Professor May even cited the teaching of Vatican II that Catholics “may not undertake methods of birth control which are found blameworthy by the teaching authority of the Church in its unfolding of the divine law.” He cites another document of Vatican II on the duty of Catholics to accept and submit to the authentic magisterium of the Roman Pontiff.” These are dangerous arguments, drawing as they do on the authority of Christ himself and Vatican II, a council to which dissidents like to appeal. No worries – we know that the NYT looks to my followers, not the bishops, to speak for the Catholic Church, and Gutting did a wonderful job of appealing to the “spirit” of Vatican II against what that Council’s documents actually say.

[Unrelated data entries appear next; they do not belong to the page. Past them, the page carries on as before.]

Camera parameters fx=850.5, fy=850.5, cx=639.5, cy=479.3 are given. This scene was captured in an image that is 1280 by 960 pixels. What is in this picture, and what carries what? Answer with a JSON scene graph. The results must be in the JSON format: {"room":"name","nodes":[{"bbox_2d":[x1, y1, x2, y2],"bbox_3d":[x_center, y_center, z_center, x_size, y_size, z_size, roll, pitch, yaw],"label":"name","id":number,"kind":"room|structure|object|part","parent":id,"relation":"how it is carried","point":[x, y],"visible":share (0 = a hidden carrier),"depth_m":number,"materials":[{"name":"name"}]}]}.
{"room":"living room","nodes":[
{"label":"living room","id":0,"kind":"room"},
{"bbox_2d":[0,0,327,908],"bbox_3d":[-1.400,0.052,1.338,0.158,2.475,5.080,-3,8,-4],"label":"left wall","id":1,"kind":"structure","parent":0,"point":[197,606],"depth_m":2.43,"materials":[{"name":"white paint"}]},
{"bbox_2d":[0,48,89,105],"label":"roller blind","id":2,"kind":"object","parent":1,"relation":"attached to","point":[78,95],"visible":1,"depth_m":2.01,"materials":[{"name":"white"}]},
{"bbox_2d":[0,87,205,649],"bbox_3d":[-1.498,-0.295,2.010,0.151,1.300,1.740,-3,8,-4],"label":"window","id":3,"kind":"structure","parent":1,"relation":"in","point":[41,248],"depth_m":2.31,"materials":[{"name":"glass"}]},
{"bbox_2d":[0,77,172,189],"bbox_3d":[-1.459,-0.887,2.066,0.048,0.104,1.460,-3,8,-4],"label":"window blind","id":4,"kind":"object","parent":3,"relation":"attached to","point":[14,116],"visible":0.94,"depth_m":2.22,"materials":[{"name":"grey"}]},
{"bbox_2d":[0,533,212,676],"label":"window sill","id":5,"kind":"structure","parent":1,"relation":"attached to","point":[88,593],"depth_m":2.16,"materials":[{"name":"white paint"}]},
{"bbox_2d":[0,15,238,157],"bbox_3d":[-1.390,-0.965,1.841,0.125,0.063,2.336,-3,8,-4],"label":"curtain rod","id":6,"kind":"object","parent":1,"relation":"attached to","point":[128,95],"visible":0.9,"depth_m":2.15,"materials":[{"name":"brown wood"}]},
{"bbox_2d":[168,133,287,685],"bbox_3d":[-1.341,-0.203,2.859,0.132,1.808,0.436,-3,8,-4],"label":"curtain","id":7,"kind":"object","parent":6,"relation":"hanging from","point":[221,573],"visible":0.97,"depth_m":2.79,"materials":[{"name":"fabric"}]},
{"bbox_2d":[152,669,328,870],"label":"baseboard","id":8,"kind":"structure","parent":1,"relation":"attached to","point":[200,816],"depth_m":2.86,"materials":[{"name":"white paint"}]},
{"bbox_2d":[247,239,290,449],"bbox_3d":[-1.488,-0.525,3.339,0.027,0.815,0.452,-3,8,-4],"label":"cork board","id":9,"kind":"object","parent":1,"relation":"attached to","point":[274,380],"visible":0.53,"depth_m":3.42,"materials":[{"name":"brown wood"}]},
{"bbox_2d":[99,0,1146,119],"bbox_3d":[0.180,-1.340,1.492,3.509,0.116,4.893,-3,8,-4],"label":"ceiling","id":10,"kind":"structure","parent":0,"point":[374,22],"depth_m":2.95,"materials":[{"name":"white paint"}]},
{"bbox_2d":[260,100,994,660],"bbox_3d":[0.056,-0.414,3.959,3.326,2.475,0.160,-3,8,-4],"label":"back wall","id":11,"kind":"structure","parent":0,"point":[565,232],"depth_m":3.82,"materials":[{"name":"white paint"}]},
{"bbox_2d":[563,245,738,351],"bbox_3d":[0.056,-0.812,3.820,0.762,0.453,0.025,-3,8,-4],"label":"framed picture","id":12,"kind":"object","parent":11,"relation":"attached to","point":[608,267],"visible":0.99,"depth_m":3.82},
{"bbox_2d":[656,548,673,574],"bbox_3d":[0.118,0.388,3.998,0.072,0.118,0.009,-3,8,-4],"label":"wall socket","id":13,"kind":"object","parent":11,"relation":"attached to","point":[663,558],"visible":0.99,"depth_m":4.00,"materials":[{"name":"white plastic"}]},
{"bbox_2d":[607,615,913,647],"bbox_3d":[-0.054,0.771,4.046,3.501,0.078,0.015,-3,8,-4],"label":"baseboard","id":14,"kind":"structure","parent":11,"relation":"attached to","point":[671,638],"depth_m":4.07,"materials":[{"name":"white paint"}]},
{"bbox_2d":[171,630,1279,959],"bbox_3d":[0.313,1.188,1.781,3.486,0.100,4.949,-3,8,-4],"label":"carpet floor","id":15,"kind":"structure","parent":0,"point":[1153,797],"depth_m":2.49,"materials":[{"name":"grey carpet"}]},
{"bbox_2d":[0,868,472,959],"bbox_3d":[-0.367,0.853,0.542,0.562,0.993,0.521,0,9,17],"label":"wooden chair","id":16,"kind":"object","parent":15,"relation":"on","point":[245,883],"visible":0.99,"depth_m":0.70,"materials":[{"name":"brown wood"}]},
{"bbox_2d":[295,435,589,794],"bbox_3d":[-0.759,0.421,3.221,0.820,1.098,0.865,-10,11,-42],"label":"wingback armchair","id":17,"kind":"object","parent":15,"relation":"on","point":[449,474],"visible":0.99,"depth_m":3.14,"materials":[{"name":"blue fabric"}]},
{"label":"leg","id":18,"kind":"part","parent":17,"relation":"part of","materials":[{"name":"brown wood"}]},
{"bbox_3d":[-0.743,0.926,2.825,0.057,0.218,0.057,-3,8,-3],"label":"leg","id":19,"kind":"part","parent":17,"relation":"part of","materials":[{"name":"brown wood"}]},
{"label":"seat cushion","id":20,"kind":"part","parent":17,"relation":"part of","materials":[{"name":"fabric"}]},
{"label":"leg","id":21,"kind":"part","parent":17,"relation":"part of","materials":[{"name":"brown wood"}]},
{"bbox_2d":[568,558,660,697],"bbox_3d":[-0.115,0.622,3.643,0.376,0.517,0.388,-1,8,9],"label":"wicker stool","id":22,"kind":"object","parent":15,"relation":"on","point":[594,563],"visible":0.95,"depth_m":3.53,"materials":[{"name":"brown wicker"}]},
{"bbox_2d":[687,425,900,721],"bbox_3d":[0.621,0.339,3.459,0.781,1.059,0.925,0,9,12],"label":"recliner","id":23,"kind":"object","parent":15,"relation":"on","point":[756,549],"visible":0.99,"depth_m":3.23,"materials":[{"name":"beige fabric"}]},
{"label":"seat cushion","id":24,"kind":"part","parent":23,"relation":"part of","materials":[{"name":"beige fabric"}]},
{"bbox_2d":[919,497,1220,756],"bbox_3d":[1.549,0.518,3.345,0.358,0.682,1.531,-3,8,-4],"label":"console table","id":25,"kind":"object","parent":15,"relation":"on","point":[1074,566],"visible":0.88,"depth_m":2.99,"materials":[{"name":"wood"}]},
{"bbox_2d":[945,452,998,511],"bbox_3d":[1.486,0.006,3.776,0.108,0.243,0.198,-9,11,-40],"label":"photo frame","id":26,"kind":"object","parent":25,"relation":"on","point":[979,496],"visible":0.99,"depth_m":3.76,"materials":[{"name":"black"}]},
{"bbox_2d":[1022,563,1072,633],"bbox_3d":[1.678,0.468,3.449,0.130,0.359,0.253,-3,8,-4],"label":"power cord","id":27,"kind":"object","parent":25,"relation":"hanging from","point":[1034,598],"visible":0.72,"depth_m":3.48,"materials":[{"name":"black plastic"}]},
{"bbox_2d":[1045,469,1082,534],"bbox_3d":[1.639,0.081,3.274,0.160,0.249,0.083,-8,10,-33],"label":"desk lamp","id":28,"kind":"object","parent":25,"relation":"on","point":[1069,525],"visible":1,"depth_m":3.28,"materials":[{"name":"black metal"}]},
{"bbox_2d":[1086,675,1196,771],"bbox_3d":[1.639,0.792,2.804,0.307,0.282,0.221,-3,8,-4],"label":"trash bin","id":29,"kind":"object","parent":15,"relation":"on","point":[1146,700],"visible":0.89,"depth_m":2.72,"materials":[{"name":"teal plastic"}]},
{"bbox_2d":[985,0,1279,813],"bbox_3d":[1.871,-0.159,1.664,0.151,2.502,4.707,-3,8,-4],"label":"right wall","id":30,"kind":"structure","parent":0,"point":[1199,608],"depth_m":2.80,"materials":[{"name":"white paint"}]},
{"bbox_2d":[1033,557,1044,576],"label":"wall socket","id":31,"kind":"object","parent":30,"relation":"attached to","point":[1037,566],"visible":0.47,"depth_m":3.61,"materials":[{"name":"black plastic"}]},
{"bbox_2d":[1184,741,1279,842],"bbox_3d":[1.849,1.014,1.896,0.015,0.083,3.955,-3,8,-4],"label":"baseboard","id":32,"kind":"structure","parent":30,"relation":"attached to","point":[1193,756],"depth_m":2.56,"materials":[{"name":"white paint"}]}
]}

But here our dear Professor Gutting surpasses himself. He rejects the relativist view of the unsophisticated undergraduate that there is no objectively correct view, but asks how we can decide who’s right. “We can’t appeal to the bishops to decide the matter, since what’s in question is their authority. So obviously, Catholics have to answer this question on their own, by their own best lights. That’s what I mean by saying it’s up to individual Catholics.”
That is brilliant! He asserts as a matter of fact that the immorality of birth control is no longer a teaching of the Catholic Church. He admits that his assertion is contrary to the teaching of the Catholic Church as promulgated by the pope and bishops, but then says it’s up to individual Catholics to decide what authority those clerics have anyway. Be sure to have our dear professor explain to the New York Times that the Church no longer teaches the Real Presence either and use this same argument to justify his position if challenged. This is the way to go, a sure path to our ultimate goal, dissolution of the Church.

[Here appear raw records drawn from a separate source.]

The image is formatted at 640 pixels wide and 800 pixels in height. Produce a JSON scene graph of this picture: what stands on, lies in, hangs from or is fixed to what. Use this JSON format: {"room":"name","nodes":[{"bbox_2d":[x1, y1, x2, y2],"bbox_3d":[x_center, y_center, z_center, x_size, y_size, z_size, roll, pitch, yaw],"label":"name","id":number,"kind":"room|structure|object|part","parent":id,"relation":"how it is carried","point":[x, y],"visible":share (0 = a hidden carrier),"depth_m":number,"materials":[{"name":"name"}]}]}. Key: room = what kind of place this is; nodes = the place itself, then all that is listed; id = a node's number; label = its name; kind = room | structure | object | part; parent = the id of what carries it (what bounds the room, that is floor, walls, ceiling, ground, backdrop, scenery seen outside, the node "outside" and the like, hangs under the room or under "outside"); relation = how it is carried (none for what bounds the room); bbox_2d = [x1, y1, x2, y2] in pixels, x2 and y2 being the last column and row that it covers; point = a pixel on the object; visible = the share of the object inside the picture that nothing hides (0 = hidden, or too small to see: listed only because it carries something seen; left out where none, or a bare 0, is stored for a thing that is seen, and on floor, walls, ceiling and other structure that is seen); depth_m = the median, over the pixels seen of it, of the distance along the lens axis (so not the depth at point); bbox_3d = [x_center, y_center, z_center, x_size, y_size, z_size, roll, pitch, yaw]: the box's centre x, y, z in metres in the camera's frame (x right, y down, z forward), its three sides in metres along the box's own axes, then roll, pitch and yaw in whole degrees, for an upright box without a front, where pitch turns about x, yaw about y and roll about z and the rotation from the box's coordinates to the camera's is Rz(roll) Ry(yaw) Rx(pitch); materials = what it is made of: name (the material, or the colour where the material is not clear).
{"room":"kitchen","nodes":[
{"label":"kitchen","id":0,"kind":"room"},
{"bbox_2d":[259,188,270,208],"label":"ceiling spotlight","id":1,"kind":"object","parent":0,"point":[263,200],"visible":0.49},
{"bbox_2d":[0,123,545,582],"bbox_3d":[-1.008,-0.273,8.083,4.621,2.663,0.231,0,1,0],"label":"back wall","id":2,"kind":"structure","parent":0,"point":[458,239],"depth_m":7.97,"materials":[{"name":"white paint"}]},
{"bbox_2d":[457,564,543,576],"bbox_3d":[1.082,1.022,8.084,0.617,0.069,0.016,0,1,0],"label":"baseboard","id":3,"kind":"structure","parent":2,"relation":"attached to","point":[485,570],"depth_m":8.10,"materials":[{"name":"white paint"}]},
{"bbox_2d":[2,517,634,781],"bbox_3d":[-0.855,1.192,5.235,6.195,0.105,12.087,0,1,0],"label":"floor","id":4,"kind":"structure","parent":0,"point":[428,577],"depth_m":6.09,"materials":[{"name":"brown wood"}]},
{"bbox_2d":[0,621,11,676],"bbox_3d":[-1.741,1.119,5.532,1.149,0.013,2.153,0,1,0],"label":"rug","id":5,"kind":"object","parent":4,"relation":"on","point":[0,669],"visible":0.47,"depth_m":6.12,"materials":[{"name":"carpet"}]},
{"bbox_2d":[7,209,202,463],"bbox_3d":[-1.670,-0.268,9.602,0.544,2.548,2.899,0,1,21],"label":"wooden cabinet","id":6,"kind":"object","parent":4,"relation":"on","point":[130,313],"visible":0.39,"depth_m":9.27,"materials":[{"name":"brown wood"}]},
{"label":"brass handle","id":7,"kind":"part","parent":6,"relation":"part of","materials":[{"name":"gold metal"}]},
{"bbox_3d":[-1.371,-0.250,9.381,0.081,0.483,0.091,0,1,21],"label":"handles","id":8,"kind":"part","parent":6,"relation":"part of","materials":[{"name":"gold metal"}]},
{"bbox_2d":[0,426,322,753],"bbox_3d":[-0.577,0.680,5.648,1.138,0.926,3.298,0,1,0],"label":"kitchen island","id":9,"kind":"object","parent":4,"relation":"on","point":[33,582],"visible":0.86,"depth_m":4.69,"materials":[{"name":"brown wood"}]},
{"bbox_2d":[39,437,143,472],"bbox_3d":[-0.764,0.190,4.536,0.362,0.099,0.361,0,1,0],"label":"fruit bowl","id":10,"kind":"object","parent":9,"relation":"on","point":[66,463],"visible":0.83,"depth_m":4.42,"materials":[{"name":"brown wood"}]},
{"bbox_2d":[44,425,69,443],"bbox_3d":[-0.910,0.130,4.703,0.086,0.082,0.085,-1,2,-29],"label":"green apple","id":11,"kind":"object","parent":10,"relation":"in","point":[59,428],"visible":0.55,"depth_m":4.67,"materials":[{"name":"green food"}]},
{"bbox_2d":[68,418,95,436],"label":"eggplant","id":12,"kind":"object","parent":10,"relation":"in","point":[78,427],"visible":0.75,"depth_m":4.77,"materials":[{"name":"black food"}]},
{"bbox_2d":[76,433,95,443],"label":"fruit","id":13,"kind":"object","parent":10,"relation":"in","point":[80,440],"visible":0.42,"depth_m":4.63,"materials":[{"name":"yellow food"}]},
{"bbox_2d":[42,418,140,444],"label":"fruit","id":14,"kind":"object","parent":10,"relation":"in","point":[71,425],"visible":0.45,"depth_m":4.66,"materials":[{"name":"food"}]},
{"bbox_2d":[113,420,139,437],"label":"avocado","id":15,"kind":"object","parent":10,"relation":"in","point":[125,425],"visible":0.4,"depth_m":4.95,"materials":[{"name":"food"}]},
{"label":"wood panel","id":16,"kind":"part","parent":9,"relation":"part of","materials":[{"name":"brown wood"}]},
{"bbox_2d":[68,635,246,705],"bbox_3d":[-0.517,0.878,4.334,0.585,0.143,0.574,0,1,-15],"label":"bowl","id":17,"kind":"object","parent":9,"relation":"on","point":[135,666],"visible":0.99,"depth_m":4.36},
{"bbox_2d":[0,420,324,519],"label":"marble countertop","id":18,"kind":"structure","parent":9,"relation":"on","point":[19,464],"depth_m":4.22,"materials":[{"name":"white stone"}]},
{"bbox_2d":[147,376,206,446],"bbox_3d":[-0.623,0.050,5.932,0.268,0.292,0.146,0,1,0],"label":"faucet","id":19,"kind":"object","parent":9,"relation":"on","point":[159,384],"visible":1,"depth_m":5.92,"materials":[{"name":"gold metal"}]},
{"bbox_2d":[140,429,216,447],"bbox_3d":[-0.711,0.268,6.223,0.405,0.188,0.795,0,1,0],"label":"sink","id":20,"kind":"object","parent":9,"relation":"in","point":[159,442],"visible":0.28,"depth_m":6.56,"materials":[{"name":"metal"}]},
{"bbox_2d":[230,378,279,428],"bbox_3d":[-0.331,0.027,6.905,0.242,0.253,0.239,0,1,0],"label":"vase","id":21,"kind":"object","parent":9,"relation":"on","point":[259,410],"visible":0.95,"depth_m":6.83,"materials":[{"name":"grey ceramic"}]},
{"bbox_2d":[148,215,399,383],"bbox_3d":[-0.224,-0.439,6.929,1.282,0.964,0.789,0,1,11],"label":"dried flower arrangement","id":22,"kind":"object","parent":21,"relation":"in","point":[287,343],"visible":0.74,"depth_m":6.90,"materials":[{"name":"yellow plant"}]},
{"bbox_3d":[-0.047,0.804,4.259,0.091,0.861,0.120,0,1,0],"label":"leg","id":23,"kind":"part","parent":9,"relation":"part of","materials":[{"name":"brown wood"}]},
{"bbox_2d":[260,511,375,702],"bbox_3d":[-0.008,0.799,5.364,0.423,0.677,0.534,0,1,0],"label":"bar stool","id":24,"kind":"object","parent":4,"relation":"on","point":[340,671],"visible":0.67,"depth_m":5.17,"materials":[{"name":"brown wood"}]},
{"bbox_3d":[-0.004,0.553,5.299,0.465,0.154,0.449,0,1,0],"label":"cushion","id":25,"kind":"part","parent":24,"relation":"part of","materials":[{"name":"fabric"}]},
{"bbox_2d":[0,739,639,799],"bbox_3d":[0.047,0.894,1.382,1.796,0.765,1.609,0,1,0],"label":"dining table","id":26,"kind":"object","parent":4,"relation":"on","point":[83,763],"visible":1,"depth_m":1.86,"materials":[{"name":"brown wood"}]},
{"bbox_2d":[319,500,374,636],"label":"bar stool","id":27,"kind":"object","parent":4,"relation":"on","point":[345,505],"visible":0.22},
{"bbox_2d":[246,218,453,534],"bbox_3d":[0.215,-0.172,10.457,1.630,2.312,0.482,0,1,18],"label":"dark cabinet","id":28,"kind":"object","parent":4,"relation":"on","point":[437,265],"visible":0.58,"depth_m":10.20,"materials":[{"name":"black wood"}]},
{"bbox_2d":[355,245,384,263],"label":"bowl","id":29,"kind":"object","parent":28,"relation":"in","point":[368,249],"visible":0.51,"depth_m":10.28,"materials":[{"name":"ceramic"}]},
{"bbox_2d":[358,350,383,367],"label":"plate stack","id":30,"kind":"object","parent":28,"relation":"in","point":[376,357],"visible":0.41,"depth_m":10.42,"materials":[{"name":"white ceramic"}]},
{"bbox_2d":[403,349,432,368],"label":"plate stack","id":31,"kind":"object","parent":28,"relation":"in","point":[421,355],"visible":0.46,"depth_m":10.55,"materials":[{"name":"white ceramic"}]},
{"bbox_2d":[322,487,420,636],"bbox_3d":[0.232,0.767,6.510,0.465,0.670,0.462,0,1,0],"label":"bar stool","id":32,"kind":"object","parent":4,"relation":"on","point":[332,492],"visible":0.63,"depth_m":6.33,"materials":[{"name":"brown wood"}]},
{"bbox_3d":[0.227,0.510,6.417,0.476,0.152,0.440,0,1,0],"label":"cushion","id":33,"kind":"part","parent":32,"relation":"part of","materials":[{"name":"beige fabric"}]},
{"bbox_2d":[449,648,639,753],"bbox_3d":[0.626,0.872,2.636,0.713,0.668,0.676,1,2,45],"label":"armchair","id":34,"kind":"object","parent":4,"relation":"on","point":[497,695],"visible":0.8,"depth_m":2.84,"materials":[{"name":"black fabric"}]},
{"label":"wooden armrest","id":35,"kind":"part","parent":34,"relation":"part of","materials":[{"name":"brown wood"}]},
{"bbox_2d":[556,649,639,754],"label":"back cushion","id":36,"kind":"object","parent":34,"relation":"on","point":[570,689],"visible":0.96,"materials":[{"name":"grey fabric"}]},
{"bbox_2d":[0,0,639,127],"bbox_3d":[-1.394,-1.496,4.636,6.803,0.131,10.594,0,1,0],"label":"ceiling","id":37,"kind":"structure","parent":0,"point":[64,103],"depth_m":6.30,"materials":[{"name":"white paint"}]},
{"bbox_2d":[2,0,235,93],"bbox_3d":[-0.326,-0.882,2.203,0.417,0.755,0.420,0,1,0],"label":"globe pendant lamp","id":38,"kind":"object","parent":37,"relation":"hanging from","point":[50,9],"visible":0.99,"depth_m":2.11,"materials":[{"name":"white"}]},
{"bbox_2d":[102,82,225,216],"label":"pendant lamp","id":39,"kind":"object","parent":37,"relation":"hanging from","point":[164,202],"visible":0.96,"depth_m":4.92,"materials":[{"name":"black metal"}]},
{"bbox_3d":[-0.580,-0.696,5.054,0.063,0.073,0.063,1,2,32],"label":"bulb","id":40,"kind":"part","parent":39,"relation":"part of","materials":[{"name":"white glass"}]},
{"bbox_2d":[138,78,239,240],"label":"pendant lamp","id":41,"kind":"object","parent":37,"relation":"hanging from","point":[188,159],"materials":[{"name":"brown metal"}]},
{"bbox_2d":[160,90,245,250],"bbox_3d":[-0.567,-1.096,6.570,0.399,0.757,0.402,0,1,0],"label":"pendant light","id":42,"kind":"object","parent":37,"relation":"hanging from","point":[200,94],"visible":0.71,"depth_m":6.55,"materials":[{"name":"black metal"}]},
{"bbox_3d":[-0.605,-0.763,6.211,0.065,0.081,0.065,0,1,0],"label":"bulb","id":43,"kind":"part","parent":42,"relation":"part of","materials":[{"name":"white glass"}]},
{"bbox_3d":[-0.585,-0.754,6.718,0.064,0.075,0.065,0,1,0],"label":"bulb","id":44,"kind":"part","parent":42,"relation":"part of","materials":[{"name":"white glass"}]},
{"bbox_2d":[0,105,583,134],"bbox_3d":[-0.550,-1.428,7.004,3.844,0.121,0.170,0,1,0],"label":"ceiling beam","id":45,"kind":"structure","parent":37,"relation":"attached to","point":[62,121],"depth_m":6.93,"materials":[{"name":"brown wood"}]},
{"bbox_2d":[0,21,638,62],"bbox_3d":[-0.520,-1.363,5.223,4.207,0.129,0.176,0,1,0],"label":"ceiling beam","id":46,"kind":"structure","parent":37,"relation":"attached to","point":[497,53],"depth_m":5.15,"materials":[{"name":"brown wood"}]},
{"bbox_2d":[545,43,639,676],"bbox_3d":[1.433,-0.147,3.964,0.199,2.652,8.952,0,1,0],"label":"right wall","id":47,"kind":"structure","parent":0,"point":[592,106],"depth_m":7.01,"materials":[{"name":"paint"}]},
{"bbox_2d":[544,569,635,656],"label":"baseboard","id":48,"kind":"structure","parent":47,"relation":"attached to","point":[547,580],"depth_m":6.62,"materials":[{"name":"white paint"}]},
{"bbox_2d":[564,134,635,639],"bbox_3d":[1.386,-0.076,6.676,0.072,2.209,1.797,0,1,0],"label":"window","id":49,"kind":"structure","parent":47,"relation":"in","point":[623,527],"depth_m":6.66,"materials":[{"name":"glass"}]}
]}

You may be missing his point. The development of natural law is related to what he says, but it’s not his topic. Gutting writes in response to the notion that one can bypass the church to get to the message of Christ, arguing instead that Christ can be understood only through the traditions of and influenced by the church. A rather orthodox point, that.
By the way, the point of the Roman Church isn’t the magisterium. It’s Jesus. The magisterium is but a means to that end. Whatever his heresies, Gutting gets that.